Pamiątkowa tablica stoi tuż obok Stadionu Narodowego od strony Wybrzeża Szczecińskiego. Pomnik odsłonięto 44 lata po tragicznych wydarzeniach na Stadionie Dziesięsiolecia, gdzie 8 września 1968 r. Ryszard Siwiec podpalił się w czasie Centralnych Dożynek. Był to protest przeciwko agresji wojsk Układu Warszawskiego na Czechosłowację.
Po to, żeby nie zginęła prawda
Ryszard Siwiec starał się mówić prawdę o komunizmie w Polsce. Nie akceptował rzeczywistości PRL. W efekcie zdecydował się na tragiczny gest. W obecności 100-tysięcznej publiczności, oblał się rozpuszczalnikiem i podpalił. Na oczach partyjnych notabli krzyczał "Protestuję" i rozrzucał ulotki z apelem protestacyjnym.

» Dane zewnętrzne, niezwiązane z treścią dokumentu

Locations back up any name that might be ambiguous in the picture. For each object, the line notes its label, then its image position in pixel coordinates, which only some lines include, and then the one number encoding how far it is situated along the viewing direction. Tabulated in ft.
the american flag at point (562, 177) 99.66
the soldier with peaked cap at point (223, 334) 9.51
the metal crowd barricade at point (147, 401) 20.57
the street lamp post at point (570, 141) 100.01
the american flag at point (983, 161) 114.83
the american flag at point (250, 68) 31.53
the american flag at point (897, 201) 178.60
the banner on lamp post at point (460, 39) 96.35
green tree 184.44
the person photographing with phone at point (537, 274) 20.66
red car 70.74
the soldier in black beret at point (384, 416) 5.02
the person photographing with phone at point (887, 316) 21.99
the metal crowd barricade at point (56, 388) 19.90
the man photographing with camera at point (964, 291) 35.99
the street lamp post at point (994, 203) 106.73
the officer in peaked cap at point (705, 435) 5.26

Na kilka godzin przed samopodpaleniem napisał pożegnalny list do żony
Kochana Marysiu, nie płacz. Szkoda sił, a będą ci potrzebne. Jestem pewny, że dla tej chwili żyłem 60lat. Wybacz, nie mogłem inaczej. Po to, żeby nie zginęła prawda, człowieczeństwo i wolność
Ryszard Siwiec zmarł 12 września 1968 roku w wyniku oparzeń. Komunistyczna prasa nie skomentowała tego wydarzenia. Po raz pierwszy o czynie Siwca można było usłyszeć dopiero w Radiu Wolna Europa w 1969 roku. Został pochowany w Przemyślu.